Second, create backup functions. By concentrating a particular business function in hands of one person or department, you are taking on a huge risk of losing that function in case if that person or department becomes unavailable. There is no need to imagine disastrous pictures of a PM ran over by a bus or a department catching fire – a broken car, a poorly child, an Internet cable accidentally cut off by a gardener, or something as simple as the responsible person’s day off, as it was in our case, will be quite enough to lose vital time. As we encourage the members of our team to share their knowledge and skills with each other (I believe encourage isn’t the right word here – here at EldoS we all are passionate about sharing our knowledge and learning about new things, so basically all we do is not getting in the way), we’ve managed to find a competent replacement for the build person quickly, and launch the build process once the broken functionality was fixed.

If there is no way to backup a particular function, try to create a contingency plan, which would offer a temporary solution until the function is restored.

Aim for a capability of the organisation to perform most of its critical functions even under severe shortfall of available personnel. You never know when a problem happens and which of the functions will be unavailable.

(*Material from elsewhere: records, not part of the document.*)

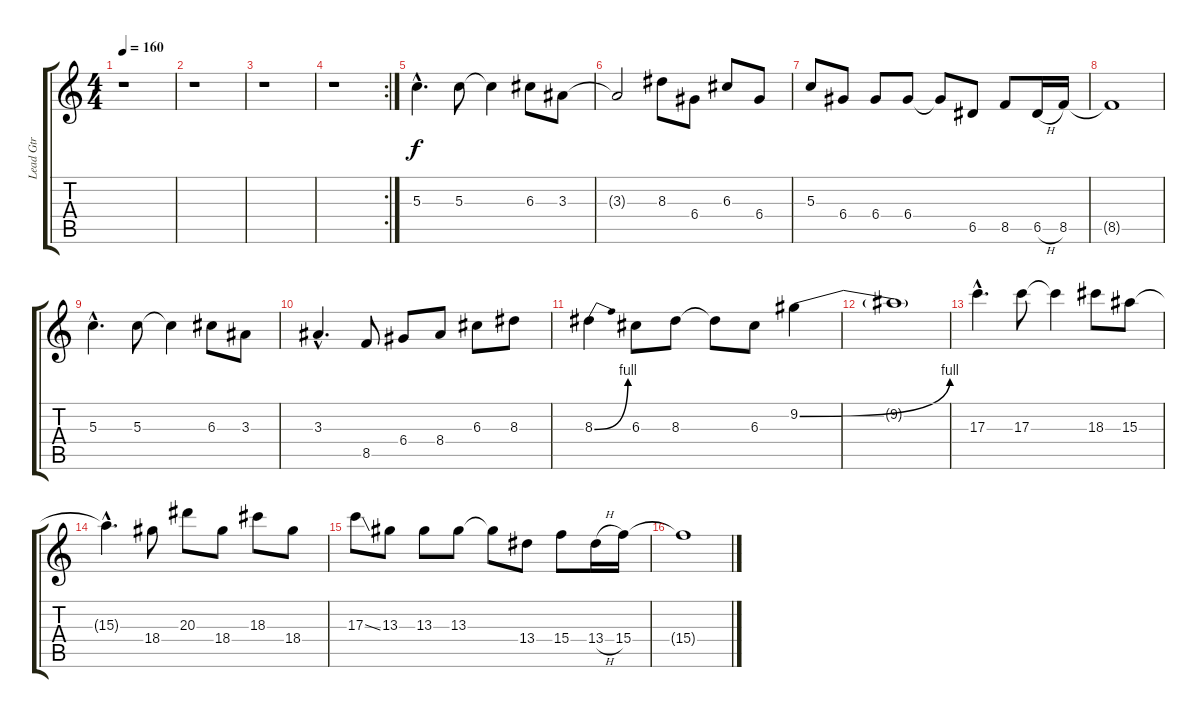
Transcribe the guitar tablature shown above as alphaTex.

\track ("Lead Gtr" "Lead Gtr") {instrument distortionguitar}
\staff {score tabs}
\tuning (E4 B3 G3 D3 A2 E2) {hide}
\ts (4 4)
\tempo 160
\clef g2
\ks c
r.1{dy f} |
r.1 |
r.1 |
\rc 2
r.1 |
5.3{hac}.4{d} 5.3.8 5.3{t}.4 6.3.8 3.3.8 |
3.3{t}.2 8.3.8 6.4.8 6.3.8 6.4.8 |
5.3.8 6.4.8 6.4.8 6.4.8 6.4{t}.8 6.5.8 8.5.8 6.5{h}.16 8.5.16 |
8.5{t}.1 |
5.3{hac}.4{d} 5.3.8 5.3{t}.4 6.3.8 3.3.8 |
3.3{hac}.4{d} 8.5.8 6.4.8 8.4.8 6.3.8 8.3.8 |
8.3{be (bend 0 0 60 4)}.4 6.3.8 8.3.8 8.3{t}.8 6.3.8 9.2{be (bend 0 0 60 4)}.4 |
9.2{t}.1 |
17.3{hac}.4{d} 17.3.8 17.3{t}.4 18.3.8 15.3.8 |
15.3{hac t}.4{d} 18.4.8 20.3.8 18.4.8 18.3.8 18.4.8 |
17.3{ss}.8 13.3.8 13.3.8 13.3.8 13.3{t}.8 13.4.8 15.4.8 13.4{h}.16 15.4.16 |
15.4{t}.1
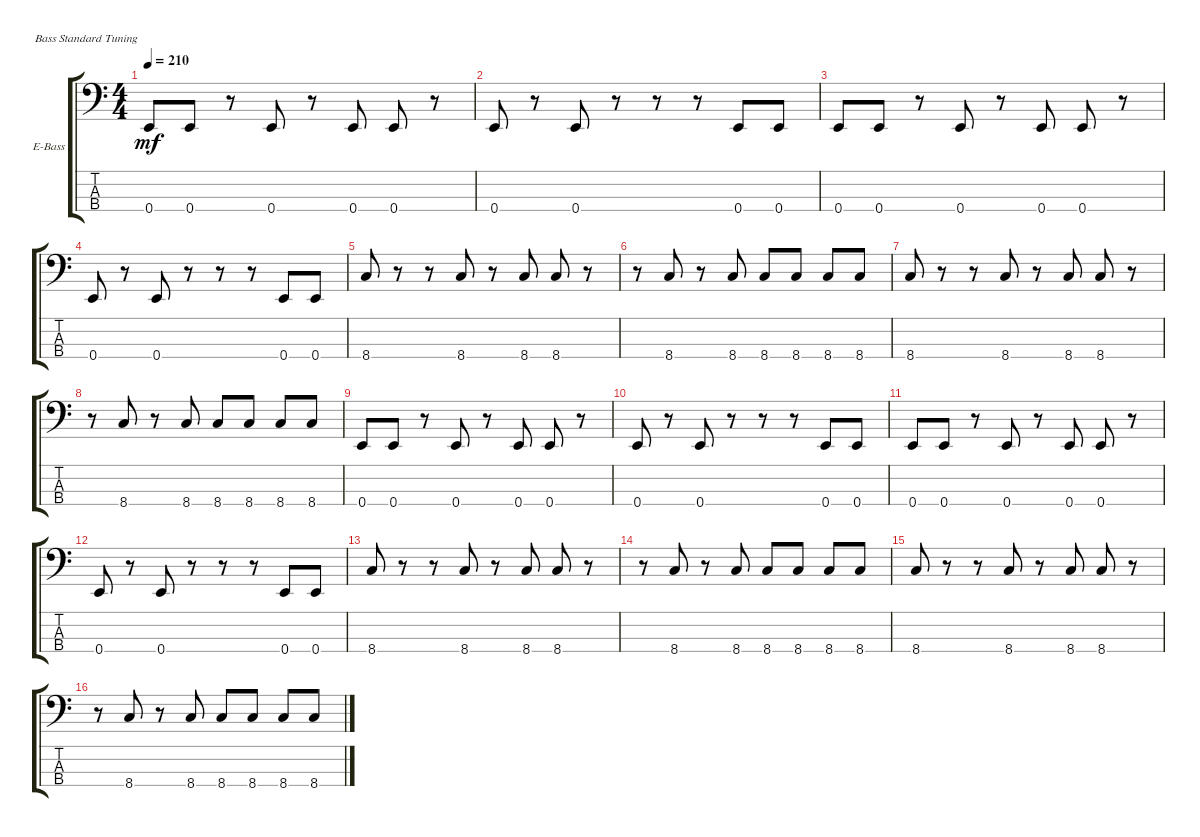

Third, communicate. There is nothing worse than uncertainty for a customer facing a problem with your product. Tell your customers everything you know about the problem, in as much detail as possible. Let them know about any estimated time scales for the fix/solution to be available. Tell them what kind of consequences to expect. Don’t try to hide anything, as it will most likely become evident anyway, and you will lose your customers’ trust.

Create a prioritized backlog of customers affected by the issue, basing on the scale, criticality and urgency levels of the problem for them. Handle those in critical situation individually. Think if you can create a bespoke solution for them quicker. Sometimes, a dumb and cumbersome workaround – like an advise to move their computer clock a day ahead in our case – might show a viable temporary solution for some of your customers until the proper update is prepared and deployed.

Fourth, don’t stop once all your customers are up and running again. Treat every fault as an opportunity for reviewing and improving your processes and procedures. Not only search for similar issues and fix them; ask yourself, are there any flaws in the way you create your product that could have triggered the issue? Are you and your customers totally happy with the response times? Are they happy with the form in which the fix was provided? Is there anything you can do to prevent anything similar from happening in the future, to decrease the scale of the impact, or to speed up the delivery of the fix?

Bad things do happen, and often, despite directing our constant efforts at preventing them, we can’t really do anything about that. However, once a bad thing has happened, the best and most reasonable we can do about it (apart from dealing with the consequences, of course) is to learn from it, and to use our new experience for improving our processes – ending up with much better product and customer experience.